What can YOU say in six sentences?
The beat of the heat is a refrain as we strain toward the hope of rain with dust under our feet and the crust of dried-up ponds mocking the month and the dense blue of the rueful rural sky.
Everyone says the same thing when they gather, palaver, an old fashioned word that has seen other dry-fry summers, and I wonder as we stand there in the hot wind and slow burn which of these be-hatted men are also mourning the loss of lust when the sheet is kicked away by impatient feet and even the early morning is another long wait, grate, uneasy fate, gray slate of un-puffed morning sunrise, then red red red.
There is no poetry in July.
The old timers talk of monsoons, coming always soon, thunderstorm noons, no clouds until midday tunes.
The sweat dampens the bottom layer of my hair and the cold beer in my hand doesn't stay cold, and the conversation is getting old, chances sold, may I put my livestock cards down, fold, hold instead the aces of "weather worries are for peasants," for drought stories told, Steinbeck.

Data excerpts
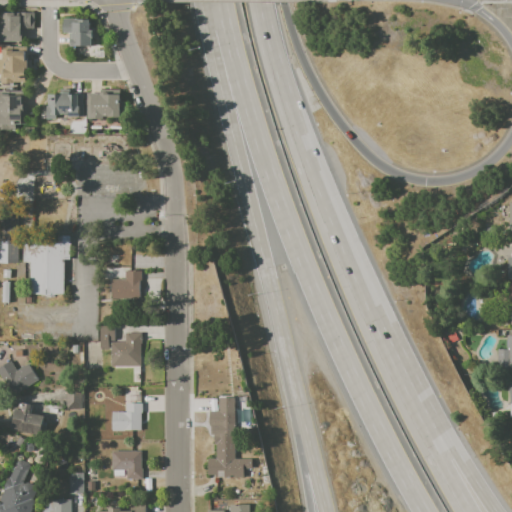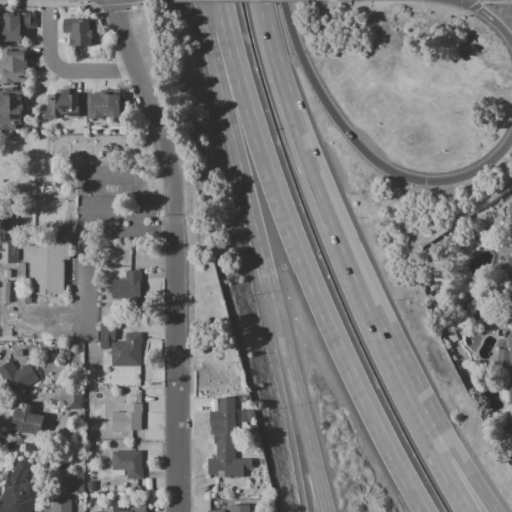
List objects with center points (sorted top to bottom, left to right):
road: (83, 1)
road: (505, 1)
road: (495, 2)
road: (134, 3)
road: (443, 4)
road: (90, 5)
road: (473, 6)
road: (114, 8)
road: (222, 15)
building: (13, 25)
building: (16, 26)
building: (78, 30)
building: (79, 32)
road: (123, 35)
road: (229, 44)
building: (12, 64)
building: (15, 64)
road: (61, 69)
building: (62, 104)
building: (64, 104)
building: (104, 105)
building: (105, 105)
building: (10, 108)
building: (11, 109)
road: (167, 153)
road: (307, 174)
traffic signals: (424, 182)
road: (432, 182)
road: (130, 202)
building: (510, 218)
building: (508, 219)
road: (130, 231)
building: (9, 239)
building: (8, 251)
road: (260, 252)
building: (47, 265)
building: (47, 265)
building: (508, 268)
building: (510, 268)
building: (7, 273)
building: (126, 285)
building: (127, 285)
road: (313, 290)
building: (6, 292)
road: (85, 299)
building: (510, 302)
building: (509, 306)
building: (107, 336)
building: (121, 347)
building: (127, 348)
building: (505, 353)
building: (506, 355)
building: (16, 376)
road: (178, 376)
building: (17, 377)
building: (510, 391)
road: (402, 392)
building: (74, 398)
building: (72, 399)
building: (510, 399)
building: (24, 418)
building: (126, 418)
building: (128, 418)
building: (27, 421)
building: (511, 433)
building: (511, 435)
building: (224, 442)
building: (227, 449)
building: (127, 462)
building: (128, 463)
road: (467, 469)
road: (447, 477)
road: (303, 478)
road: (316, 478)
building: (76, 482)
building: (76, 483)
building: (17, 491)
building: (16, 498)
building: (57, 506)
building: (236, 508)
building: (128, 509)
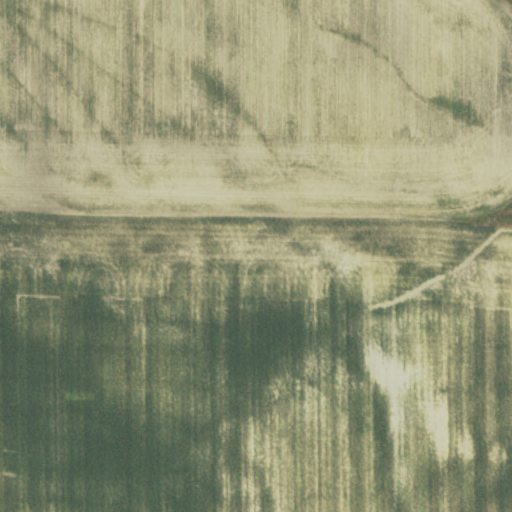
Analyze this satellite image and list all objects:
crop: (257, 97)
crop: (254, 353)
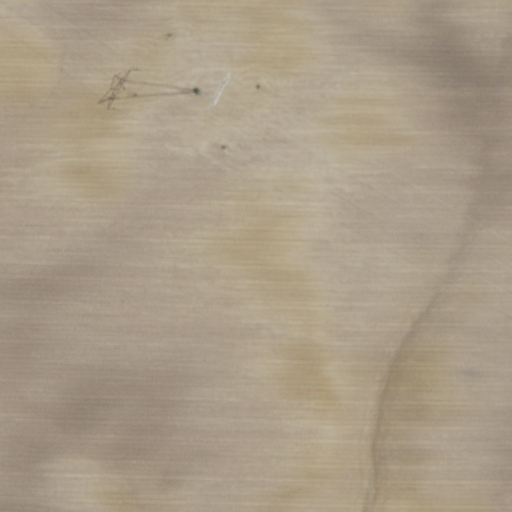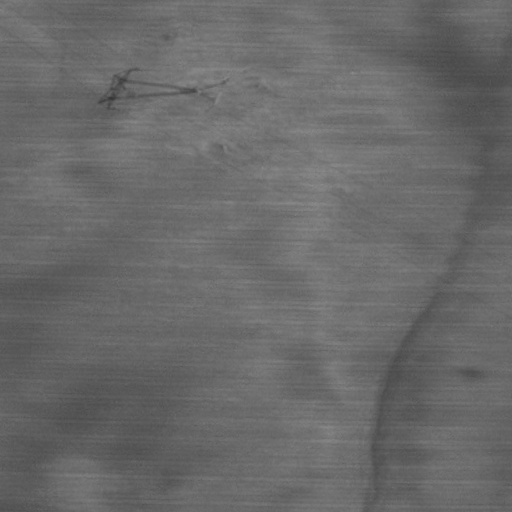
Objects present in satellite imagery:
power tower: (196, 85)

- Work required
Copy the summer drought passage between "The beat of" and "rueful rural sky.", inclusive, and switch "dust" to "grit".

- Answer section
The beat of the heat is a refrain as we strain toward the hope of rain with grit under our feet and the crust of dried-up ponds mocking the month and the dense blue of the rueful rural sky.